According to the Home Office guidance ‘Fiancé(e)s: SET01’, in the context of internet relationships, “A relationship that has developed over the Internet would not satisfy the ‘to have met’ requirement unless the relationship included a personal face-to-face meeting between the couple concerned. Evidence of a face-to-face meeting might include a travel history, relevant email exchanges etc”. This makes it quite clear that even couples who have been conversing digitally will not satisfy the immigration rules requiring them to have met.

Caselaw and ‘making the acquaintance of’ 

As with many aspects of immigration law, there are nuances to this rule.
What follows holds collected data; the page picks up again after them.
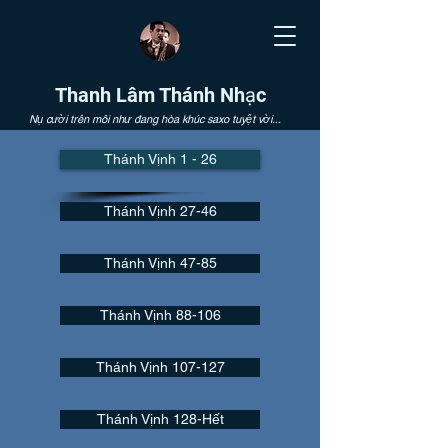
Thanh Lâm Thánh Nhạc
Nụ cười trên môi như đang hòa khúc saxo tuyệt vời...
Thánh Vịnh 1 - 26
Thánh Vịnh 27-46
Thánh Vịnh 47-85
Thánh Vịnh 88-106
Thánh Vịnh 107-127
Thánh Vịnh 128-Hết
Previous immigration tribunal cases involving individuals applying for a fiancé visa have challenged the interpretation of what is meant by ‘to have met’. In previous cases, including that of Balvinder Singh, and another case of Rewal Raj, the immigration tribunal concluded that ‘to have met’ could broadly be construed as meaning ‘to have made the acquaintance of’. In addition, in the case of Abdulmajid Esmail Jaffer, the tribunal reasoned that ‘to have met’ is “more than a mutual sighting”. Furthermore, they concluded that “a mere coming face-to-face followed by telephone or written contact would be insufficient to satisfy the rule, as would a family background together with such a face-to-face meeting”. The key test of whether the ‘to have met’ rule has been satisfied is whether the couple has had a face-to-face meeting which led to the ‘making of mutual acquaintance’.
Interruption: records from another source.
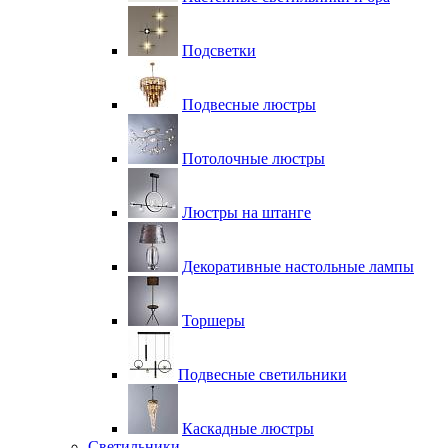
Подсветки
Подвесные люстры
Потолочные люстры
Люстры на штанге
Декоративные настольные лампы
Торшеры
Подвесные светильники
Каскадные люстры
Светильники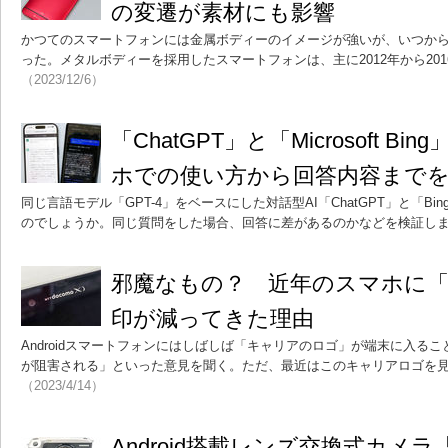
の変遷が素材にも影響
かつてのスマートフォンには金属ボディーのイメージが強いが、いつか
った。メタルボディーを採用したスマートフォンは、主に2012年から20
（2023/12/6）
「ChatGPT」と「Microsoft 
ホでの使い方から回答内容まで
同じ言語モデル「GPT-4」をベースにした対話型AI「ChatGPT」と「B
のでしょうか。同じ質問をした場合、回答に差があるのかなどを検証し
邪魔なもの？ 近年のスマホに
印が減ってきた理由
Androidスマートフォンにはしばしば「キャリアのロゴ」が端末に入る
が阻害される」といった意見を聞く。ただ、最近はこのキャリアロゴを
（2023/4/14）
Android搭載レンズ交換式カメラ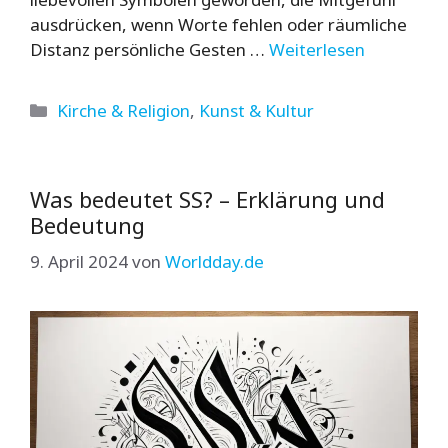
ausdrücken, wenn Worte fehlen oder räumliche
Distanz persönliche Gesten …
Weiterlesen
Kategorien
Kirche & Religion
,
Kunst & Kultur
Was bedeutet SS? – Erklärung und
Bedeutung
9. April 2024
von
Worldday.de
What are the other requirements which must be met for a fiancé visa? 

In addition to the requirement to have met, there are several other criteria to be granted a fiancé visa; these include:

  • The sponsor must be a UK citizen or a person who is settled in the UK (i.e. they are settled under the EU Settlement Scheme, or they have permanent residence or Indefinite Leave to Remain).
  • The couple must intend to live together on a permanent basis once married or in a civil partnership
  • You have sufficient money and accommodation without needing to access public funds (i.e. social security benefits) – this must apply both before the marriage/civil partnership, and after.
  • You must have passed an English language test certificate in speaking and listening from an English language test provider – this must be at A1 level or higher of the CEBR standard. This requirement will be ignored if the applicant is over 65 years or they have a mental or physical impairment which would prevent them from taking the test. This requirement can also be bypassed if the applicant is from Antigua and Barbuda; Australia; the Bahamas; Barbados; Belize; Canada; Dominica; Grenada; Guyana; Jamaica; New Zealand; St Kitts and Nevis; St Lucia; St Vincent and the Grenadines; Trinidad and Tobago; United States of America. This can also be satisfied based on a degree level qualification taught or researched in English.

During the period when the non-EEA national is in the country on a fiancé visa, they will not be permitted to work

Related Article: Read more on English Language Test Requirement Exemption here.

Extending your fiancé visa 

The fiancé visa is only granted for a relatively short duration of six months to allow for the marriage or civil partnership ceremony to take place. Once this is completed, the non-EEA national will then be able to apply for a partner/spouse visa which will allow them to stay for 2.5 years. This can then be further extended for another 2.5 years after which has reached five continuous years in the UK, they can then consider applying for Indefinite Leave to Remain.

Final words 

To satisfy the home office that your intended marriage/civil partnership is genuine, you will need to have met in person. The key is making sure that you meet the threshold of ‘making the acquaintance of’. If you are unsure if you will meet the requirements of the Home Office, it is advisable to hold off submitting your fiancé visa application until you have spoken to an immigration Solicitor. You may need to take additional steps before this is fully met to the satisfaction of a case officer. And if you have already been refused, it will then be important to provide evidence that a meeting in the sense of ‘making the acquaintance of’ has now taken place.